** 本文抜粋 **
------------------------------

説明

内燃機関の燃焼モード切替制御装置

【課題】燃費とドライバビリティの両立を実現することのできる内燃機関の燃焼モード切替制御装置を提供すること。
【解決手段】シフトチェンジが行われると(ステップS31)、燃焼モード切替条件の設定制御で設定された燃焼モード切替条件を解除し、初期状態である燃焼モードマップのみに基づく燃焼モード切替に一旦リセットする(ステップS35)。

【発明の詳細な説明】
【技術分野】
【0001】
本発明は、燃焼モードを選択可能な内燃機関の燃焼モード切替制御装置に関する。
【背景技術】
【0002】
近年、理論空燃比よりも希薄側(リーン)の空燃比で燃焼させることで低燃費を実現させることのできる希薄燃焼内燃機関(リーンバーンエンジン)が知られている。
当該リーンバーンエンジンでは、負荷が高くなった場合には十分な出力を実現するため、上記リーン空燃比よりも過濃側の空燃比で燃焼を行う通常燃焼モードへの切り替えを行っている。
【0003】
そして通常、当該燃焼モード切替条件は所定の負荷やエンジン回転数で設定されている。

------------------------------

** 記録原本 **
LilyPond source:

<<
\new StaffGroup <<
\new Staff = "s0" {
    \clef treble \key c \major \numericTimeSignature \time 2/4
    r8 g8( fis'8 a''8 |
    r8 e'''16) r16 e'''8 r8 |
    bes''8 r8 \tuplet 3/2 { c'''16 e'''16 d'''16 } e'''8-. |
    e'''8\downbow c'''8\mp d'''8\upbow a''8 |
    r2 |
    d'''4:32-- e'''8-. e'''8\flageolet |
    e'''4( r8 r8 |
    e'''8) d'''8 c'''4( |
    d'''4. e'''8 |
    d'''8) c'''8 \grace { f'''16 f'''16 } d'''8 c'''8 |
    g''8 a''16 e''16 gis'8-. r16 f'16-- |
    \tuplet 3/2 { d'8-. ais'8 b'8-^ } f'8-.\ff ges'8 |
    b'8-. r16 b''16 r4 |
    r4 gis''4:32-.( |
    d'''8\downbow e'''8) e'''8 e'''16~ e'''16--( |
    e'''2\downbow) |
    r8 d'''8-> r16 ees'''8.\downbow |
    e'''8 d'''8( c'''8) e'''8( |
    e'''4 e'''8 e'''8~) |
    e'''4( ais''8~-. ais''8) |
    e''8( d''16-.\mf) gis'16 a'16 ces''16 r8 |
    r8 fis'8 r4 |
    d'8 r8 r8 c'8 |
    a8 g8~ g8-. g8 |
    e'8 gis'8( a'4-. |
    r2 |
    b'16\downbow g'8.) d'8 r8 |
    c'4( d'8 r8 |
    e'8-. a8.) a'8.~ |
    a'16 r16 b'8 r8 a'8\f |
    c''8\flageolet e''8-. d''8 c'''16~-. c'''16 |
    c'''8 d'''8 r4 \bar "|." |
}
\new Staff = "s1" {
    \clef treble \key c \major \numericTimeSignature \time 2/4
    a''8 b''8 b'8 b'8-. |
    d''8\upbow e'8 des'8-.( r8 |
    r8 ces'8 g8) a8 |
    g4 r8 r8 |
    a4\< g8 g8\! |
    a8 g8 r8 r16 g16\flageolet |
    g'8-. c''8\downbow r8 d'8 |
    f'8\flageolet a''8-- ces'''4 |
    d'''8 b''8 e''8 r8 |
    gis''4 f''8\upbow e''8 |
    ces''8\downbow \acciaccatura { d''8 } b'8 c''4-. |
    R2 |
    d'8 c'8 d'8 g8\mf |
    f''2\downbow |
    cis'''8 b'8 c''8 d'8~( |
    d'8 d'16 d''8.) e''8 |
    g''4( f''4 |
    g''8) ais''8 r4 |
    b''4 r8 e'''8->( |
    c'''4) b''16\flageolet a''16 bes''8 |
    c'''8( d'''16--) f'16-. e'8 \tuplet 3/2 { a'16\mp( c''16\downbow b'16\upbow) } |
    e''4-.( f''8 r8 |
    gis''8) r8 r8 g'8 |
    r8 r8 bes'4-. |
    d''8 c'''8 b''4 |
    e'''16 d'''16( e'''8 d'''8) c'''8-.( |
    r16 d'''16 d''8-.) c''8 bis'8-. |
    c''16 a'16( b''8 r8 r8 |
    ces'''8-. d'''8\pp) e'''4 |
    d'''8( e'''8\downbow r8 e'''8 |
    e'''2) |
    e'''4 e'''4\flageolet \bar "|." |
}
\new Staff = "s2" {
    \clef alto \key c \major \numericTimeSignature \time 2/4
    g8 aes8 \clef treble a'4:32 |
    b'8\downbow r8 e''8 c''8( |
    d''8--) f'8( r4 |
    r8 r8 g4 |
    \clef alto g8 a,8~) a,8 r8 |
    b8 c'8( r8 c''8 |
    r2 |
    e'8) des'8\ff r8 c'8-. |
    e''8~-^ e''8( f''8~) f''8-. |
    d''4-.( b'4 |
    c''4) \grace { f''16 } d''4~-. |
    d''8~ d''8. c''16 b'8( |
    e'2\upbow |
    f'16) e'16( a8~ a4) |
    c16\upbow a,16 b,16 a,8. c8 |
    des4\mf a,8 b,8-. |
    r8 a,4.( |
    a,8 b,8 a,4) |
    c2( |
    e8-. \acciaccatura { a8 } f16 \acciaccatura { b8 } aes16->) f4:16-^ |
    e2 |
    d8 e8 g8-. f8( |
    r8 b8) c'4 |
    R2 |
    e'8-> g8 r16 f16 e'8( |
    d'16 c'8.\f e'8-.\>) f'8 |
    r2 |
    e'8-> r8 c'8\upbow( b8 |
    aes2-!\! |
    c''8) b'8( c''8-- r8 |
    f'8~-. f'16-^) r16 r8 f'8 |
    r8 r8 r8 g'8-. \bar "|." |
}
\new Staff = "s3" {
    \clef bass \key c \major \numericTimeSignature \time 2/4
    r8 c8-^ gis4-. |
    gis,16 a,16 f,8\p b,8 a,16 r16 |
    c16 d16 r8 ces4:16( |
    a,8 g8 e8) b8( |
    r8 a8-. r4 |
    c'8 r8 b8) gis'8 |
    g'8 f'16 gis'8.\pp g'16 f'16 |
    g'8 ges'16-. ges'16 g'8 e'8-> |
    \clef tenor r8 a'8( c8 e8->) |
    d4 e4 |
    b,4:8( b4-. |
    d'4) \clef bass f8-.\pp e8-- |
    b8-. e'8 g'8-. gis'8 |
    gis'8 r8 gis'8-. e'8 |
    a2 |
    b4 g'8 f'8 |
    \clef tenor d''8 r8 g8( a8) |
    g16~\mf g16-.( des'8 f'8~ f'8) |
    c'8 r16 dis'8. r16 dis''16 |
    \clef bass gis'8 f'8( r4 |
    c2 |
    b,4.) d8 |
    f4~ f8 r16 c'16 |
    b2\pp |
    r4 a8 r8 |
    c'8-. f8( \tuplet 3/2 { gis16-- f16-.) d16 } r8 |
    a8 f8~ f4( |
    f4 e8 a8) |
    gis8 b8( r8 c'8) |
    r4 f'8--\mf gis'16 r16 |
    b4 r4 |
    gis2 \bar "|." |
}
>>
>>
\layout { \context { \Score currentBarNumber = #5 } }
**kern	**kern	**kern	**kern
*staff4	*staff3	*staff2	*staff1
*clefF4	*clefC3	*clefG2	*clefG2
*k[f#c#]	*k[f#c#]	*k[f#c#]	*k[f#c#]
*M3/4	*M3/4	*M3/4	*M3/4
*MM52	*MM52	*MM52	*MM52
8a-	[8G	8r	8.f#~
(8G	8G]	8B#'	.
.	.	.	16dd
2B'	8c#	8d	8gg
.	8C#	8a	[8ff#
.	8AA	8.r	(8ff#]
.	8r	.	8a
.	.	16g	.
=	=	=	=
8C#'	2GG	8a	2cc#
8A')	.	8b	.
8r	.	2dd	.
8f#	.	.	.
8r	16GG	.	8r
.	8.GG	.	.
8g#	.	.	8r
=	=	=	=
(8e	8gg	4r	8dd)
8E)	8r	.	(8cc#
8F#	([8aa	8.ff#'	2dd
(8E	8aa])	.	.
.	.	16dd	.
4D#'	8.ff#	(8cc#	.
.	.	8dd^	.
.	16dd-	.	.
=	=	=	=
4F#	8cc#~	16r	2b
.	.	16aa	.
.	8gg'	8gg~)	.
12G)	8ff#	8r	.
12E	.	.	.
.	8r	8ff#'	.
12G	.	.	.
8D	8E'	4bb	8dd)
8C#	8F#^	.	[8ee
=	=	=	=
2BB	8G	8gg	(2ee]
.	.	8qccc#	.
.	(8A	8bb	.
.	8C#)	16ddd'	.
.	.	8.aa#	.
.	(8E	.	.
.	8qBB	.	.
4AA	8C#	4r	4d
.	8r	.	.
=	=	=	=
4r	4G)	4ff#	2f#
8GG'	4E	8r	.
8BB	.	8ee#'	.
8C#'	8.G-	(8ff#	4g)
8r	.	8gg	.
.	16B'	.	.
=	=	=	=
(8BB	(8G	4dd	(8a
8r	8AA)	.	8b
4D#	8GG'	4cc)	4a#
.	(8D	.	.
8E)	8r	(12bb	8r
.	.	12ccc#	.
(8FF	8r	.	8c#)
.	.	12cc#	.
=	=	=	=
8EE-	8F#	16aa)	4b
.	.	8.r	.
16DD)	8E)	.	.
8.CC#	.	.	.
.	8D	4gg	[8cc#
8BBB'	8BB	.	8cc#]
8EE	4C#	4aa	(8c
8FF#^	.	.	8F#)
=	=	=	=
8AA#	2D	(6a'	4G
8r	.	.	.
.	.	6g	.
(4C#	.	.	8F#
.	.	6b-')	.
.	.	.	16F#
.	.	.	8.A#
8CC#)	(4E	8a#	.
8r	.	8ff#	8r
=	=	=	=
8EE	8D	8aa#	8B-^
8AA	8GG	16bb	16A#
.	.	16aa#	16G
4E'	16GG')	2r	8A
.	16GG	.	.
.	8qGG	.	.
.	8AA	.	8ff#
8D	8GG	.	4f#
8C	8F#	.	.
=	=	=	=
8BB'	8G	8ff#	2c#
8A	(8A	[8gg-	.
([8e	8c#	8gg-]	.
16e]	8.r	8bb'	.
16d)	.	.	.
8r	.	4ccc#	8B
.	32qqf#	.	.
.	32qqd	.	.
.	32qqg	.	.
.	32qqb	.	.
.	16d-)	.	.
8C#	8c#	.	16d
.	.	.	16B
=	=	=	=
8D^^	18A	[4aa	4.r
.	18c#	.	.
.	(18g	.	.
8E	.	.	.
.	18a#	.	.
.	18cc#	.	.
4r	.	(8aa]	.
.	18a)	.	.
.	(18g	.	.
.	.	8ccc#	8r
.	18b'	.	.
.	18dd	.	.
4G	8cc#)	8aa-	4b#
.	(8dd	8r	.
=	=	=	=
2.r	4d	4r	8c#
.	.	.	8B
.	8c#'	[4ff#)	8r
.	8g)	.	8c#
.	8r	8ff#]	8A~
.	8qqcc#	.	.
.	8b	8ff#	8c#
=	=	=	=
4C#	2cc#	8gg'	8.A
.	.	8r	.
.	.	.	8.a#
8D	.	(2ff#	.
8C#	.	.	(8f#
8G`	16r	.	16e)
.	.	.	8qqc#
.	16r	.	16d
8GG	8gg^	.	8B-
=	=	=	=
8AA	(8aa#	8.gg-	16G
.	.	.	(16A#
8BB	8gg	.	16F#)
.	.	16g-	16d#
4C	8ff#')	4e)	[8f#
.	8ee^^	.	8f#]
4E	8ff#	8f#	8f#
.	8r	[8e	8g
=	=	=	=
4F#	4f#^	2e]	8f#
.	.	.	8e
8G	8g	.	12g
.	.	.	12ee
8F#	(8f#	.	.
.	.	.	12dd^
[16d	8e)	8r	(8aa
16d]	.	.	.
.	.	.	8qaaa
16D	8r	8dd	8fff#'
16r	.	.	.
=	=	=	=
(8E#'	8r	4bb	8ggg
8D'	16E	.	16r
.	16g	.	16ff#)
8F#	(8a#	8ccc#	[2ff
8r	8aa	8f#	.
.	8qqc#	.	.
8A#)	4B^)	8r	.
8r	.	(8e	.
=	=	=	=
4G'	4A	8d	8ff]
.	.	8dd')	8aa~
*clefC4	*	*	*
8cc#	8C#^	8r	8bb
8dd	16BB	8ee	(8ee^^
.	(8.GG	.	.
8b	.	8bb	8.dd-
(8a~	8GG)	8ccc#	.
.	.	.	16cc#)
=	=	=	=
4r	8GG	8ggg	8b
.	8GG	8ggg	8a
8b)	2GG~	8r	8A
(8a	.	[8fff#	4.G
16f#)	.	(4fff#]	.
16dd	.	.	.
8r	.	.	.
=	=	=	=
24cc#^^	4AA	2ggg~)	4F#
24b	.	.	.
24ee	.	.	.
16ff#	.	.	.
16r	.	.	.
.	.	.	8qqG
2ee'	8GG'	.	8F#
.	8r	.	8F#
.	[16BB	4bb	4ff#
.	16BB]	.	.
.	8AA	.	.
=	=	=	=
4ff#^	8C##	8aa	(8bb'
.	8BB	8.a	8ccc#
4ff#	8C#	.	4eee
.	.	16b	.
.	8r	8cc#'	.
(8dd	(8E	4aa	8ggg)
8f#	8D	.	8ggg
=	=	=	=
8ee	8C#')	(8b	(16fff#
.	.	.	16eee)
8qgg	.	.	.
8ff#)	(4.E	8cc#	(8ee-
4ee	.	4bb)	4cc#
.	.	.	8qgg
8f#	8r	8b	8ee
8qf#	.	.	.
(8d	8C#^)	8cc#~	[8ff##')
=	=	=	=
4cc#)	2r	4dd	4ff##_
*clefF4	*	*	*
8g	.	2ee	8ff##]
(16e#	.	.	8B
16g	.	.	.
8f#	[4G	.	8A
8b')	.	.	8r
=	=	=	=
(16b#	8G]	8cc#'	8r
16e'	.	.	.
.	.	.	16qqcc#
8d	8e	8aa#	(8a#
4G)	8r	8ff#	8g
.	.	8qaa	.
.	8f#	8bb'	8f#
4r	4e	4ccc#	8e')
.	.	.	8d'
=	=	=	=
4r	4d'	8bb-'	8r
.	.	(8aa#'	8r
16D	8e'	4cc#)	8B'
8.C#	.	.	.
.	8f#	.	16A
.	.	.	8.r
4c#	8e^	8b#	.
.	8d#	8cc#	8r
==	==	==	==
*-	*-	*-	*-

------------------------------

** 練習問題 **
1 > 本文抜粋によると、リーンバーンエンジンは負荷が高くなった場合、どの燃焼モードに切り替えるか。
2 > 本文抜粋の内容を二文で要約せよ。

** 設問別解答 **
1 > リーン空燃比よりも過濃側の空燃比で燃焼を行う通常燃焼モードに切り替える。

2 > この内燃機関の燃焼モード切替制御装置は、燃費とドライバビリティの両立を目的としている。シフトチェンジが行われると、設定された燃焼モード切替条件を解除し、初期状態である燃焼モードマップのみに基づく切替に一旦リセットする。